Mais pour le rapporteur du texte, la mesure n'est pas aussi contraignante qu'il n'y paraît et ne devrait pas occasionner de dépense supplémentaire pour les collectivités car dans la plupart des cas, les installations existent déjà, notamment dans les bâtiments publics (mairies, centres sportifs…) et dans les locaux d'associations subventionnées. "Il s'agira uniquement pour elles de prévoir des horaires d'accès à ces équipements ainsi qu'une surveillance des locaux", a-t-il souligné.
Une "allocation forfaitaire d'eau"
Autre mesure prévue par la proposition de loi : la création d'une "allocation forfaitaire d'eau" ou "chèque eau", une aide préventive qui permettrait selon les défenseurs du texte, dont la fondation Danielle-Mitterrand de résoudre pour une large part la question des impayés. Cette aide vise les personnes dont les dépenses d'eau excèdent 3% de leurs revenus disponibles, soit environ 2 millions de personnes en France. Elle serait versée par les caisses d'allocations familiales aux personnes dont les ressources sont inférieures ou égales à celles du RSA "socle". Celles dont les ressources seraient comprises entre le montant forfaitaire du RSA "socle" et le plafond de ressources donnant droit à la couverture maladie universelle complémentaire (CMU-C) percevraient la moitié de l'allocation. En outre, pour tenir compte de la forte hétérogénéité du prix de l'eau sur le territoire, l'allocation ne serait attribuée qu'aux seules personnes payant l'eau à un prix supérieur à un niveau fixé par décret.
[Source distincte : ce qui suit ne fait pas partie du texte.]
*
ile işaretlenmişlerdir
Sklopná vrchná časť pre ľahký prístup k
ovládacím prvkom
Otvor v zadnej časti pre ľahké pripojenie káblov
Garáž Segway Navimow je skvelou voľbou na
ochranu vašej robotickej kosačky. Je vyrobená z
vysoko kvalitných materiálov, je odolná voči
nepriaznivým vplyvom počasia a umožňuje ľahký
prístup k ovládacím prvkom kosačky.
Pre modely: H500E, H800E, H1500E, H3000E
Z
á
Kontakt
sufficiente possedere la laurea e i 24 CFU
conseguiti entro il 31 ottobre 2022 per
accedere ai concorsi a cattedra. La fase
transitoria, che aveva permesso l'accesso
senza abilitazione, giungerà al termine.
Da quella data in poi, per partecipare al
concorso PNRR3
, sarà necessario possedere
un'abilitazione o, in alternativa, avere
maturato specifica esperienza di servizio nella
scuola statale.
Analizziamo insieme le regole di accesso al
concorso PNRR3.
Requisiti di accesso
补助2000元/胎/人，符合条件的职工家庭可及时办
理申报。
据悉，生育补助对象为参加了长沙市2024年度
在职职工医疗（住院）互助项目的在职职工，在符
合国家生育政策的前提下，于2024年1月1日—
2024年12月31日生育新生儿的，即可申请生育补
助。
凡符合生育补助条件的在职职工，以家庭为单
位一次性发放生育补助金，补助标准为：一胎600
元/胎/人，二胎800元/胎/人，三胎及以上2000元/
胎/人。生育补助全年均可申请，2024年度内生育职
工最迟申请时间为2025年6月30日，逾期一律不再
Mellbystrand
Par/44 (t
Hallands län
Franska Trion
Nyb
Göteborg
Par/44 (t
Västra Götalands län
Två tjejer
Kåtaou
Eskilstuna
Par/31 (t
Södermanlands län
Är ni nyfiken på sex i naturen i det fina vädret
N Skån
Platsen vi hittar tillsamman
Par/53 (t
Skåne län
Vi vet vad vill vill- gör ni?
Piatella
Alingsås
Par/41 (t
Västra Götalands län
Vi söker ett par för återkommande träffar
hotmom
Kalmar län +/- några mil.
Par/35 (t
Pour financer cette aide, dont le coût est estimé entre 50 et 60 millions d'euros, les députés avaient prévu d'instituer un fonds de solidarité du droit à l'eau au sein du fonds national d'aide au logement (Fnal), qui aurait été alimenté par la création d'une taxe additionnelle à la taxe existante sur les eaux en bouteille de 0,5 centime d'euro par litre d'eau embouteillée. Mais la création de cette surtaxe a été supprimée par un amendement du gouvernement. Il est donc simplement prévu de "flécher" directement le produit de l'actuelle contribution sur les eaux embouteillées au Fnal pour le financement de l'allocation forfaitaire d'eau.
Enfin, la proposition de loi prévoit que les maires et les présidents d'EPCI présentent un rapport sur les actions menées pour mettre en œuvre le droit d'accès à l'eau potable et à l'assainissement dans les trois ans suivant les élections municipales. Cette question devra également figurer dans les rapports annuels sur le prix et la qualité du service public d'eau potable présenté aux assemblées délibérantes. Le gouvernement devra aussi de son côté remettre un rapport triennal sur la mise en œuvre de ce droit.
"Ce texte entend donner un signal aux collectivités qui veulent engager des politiques dynamiques en ce sens tout en offrant des solutions opérationnelles sur la précarité", conclut Ronan Dantec.